*GOAL OF THE EXERCISE*
Which lines in the records below include the word "supermarket"? Report each of them in full.

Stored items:
[Start of Attachment]

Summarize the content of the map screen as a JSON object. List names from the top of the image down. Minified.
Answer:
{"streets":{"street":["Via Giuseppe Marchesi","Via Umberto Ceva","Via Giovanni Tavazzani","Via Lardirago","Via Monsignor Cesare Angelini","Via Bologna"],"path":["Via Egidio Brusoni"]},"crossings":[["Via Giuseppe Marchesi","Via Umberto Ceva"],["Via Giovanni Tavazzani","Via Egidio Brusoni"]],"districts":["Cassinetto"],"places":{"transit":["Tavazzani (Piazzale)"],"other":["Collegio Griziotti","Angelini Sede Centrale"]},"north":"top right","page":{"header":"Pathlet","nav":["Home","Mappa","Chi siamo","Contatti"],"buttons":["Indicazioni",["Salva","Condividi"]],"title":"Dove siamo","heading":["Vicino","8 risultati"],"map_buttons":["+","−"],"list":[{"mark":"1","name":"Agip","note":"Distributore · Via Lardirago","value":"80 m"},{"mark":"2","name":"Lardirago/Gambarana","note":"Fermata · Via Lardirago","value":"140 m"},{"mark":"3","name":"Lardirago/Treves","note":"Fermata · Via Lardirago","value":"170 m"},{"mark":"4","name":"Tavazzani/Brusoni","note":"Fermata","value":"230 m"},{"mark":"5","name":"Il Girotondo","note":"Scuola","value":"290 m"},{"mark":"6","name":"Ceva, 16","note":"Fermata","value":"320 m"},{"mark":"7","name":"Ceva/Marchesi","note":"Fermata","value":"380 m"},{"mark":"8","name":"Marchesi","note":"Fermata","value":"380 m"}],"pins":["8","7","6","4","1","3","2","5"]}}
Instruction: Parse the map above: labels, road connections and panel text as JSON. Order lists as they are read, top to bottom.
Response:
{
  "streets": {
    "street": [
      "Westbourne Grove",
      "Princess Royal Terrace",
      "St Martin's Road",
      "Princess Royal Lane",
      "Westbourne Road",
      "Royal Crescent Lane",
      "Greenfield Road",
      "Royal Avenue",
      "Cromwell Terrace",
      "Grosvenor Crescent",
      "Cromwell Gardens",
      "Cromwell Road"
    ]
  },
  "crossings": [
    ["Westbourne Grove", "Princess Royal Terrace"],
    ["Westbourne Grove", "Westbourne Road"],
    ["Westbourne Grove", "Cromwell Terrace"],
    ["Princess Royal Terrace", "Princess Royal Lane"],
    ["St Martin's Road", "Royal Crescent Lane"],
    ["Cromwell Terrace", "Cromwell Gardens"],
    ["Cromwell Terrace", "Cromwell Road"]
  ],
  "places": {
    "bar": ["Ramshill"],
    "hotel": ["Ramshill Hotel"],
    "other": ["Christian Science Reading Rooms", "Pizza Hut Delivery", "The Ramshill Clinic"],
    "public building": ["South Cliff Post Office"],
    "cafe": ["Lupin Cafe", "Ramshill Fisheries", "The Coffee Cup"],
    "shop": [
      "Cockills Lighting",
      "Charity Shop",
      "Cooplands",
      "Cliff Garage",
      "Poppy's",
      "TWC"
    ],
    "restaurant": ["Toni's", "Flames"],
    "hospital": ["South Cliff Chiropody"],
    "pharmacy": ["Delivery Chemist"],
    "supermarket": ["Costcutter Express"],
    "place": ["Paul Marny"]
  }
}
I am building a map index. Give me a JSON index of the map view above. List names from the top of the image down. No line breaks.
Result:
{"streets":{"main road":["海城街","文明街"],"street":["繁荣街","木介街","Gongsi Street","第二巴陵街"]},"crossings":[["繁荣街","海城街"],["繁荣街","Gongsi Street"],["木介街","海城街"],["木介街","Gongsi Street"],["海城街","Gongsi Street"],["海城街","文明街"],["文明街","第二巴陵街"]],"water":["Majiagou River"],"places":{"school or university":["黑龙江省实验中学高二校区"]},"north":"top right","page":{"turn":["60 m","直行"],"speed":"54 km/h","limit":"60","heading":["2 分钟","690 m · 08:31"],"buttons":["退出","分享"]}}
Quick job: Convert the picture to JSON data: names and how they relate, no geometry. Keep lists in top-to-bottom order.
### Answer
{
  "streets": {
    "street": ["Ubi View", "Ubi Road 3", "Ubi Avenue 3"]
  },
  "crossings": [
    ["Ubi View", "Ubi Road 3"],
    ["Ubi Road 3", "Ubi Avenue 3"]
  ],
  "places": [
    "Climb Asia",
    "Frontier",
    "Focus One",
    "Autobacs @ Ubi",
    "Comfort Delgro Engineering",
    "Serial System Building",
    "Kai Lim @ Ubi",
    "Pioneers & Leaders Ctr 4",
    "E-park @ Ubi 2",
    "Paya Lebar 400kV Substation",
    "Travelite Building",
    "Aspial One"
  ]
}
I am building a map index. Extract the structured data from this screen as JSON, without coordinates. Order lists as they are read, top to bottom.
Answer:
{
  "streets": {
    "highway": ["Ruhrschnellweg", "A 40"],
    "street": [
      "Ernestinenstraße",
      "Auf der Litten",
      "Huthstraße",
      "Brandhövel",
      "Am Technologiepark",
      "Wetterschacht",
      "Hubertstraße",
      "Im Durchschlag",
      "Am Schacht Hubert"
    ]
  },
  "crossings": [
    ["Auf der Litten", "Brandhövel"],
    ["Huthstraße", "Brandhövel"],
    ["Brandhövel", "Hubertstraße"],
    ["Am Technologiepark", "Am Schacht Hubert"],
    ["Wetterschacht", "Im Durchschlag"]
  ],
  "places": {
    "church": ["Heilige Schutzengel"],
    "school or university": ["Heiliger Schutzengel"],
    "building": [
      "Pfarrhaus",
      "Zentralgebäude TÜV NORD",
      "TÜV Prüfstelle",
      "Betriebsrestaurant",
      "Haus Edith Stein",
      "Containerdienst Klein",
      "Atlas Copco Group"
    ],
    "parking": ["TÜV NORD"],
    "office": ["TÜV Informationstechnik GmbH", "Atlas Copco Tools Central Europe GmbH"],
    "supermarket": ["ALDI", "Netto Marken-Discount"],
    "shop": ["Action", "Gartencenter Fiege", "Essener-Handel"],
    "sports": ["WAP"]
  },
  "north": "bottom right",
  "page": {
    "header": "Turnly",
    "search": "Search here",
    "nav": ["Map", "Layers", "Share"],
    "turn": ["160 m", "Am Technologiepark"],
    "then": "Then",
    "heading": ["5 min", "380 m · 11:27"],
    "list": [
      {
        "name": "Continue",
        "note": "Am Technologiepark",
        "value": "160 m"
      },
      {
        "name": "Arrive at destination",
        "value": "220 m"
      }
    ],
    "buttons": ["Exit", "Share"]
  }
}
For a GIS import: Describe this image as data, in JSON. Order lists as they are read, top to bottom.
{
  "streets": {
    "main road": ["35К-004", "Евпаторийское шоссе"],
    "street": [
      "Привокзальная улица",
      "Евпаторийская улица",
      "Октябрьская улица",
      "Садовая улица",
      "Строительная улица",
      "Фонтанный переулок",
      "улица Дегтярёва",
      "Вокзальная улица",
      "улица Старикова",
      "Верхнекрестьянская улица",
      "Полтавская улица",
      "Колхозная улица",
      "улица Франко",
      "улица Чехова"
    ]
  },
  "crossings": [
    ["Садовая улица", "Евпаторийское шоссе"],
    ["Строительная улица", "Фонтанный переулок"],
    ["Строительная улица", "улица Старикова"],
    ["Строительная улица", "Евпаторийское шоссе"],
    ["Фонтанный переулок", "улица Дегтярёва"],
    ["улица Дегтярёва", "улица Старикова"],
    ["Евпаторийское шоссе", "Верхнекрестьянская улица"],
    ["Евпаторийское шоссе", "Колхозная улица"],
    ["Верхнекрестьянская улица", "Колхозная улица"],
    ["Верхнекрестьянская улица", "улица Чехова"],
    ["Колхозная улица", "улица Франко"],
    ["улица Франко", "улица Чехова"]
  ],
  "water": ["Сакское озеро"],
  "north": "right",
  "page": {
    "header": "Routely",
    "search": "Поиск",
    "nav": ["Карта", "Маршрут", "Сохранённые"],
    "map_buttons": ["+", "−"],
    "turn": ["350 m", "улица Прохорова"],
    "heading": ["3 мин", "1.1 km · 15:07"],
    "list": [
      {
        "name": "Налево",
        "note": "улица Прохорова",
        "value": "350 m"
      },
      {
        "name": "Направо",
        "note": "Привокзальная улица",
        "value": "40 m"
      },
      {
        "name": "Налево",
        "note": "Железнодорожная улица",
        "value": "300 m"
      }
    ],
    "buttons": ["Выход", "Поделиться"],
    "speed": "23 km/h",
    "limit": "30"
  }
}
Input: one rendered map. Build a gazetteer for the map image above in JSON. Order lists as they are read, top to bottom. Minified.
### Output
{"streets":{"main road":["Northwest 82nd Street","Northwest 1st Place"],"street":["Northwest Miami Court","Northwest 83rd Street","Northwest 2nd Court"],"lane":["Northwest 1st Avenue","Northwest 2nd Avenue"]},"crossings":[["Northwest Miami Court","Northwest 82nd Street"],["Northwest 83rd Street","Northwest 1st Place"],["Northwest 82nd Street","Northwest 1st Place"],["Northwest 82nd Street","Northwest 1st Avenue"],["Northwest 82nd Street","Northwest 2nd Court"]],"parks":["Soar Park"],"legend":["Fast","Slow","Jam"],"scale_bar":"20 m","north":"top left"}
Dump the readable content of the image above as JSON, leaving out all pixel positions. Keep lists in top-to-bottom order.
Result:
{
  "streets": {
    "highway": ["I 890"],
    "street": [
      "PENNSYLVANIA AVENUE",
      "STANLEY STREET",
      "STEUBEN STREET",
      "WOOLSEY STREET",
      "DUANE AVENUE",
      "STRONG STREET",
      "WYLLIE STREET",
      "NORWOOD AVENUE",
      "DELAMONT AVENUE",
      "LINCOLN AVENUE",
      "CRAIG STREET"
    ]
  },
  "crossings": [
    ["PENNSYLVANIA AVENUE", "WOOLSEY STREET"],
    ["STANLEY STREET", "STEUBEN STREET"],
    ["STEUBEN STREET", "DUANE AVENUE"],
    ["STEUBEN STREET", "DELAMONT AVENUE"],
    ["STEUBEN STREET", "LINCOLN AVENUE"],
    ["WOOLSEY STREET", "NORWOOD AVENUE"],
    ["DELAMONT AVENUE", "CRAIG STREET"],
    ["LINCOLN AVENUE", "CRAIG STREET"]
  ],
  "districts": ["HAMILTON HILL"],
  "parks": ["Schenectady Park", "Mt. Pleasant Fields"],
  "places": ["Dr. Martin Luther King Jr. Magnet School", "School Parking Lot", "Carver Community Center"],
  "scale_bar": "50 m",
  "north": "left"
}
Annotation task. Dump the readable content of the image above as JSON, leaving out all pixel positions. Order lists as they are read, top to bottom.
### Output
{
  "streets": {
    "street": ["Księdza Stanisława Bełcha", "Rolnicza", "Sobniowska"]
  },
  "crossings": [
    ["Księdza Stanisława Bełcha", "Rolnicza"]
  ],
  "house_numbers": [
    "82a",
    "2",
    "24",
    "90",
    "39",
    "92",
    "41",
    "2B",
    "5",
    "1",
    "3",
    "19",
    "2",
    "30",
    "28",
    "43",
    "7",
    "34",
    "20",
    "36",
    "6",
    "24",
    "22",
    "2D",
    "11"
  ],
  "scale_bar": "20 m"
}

[End of Attachment]

*RESPONSE TO THE EXERCISE*
    "supermarket": ["Costcutter Express"],
    "supermarket": ["ALDI", "Netto Marken-Discount"],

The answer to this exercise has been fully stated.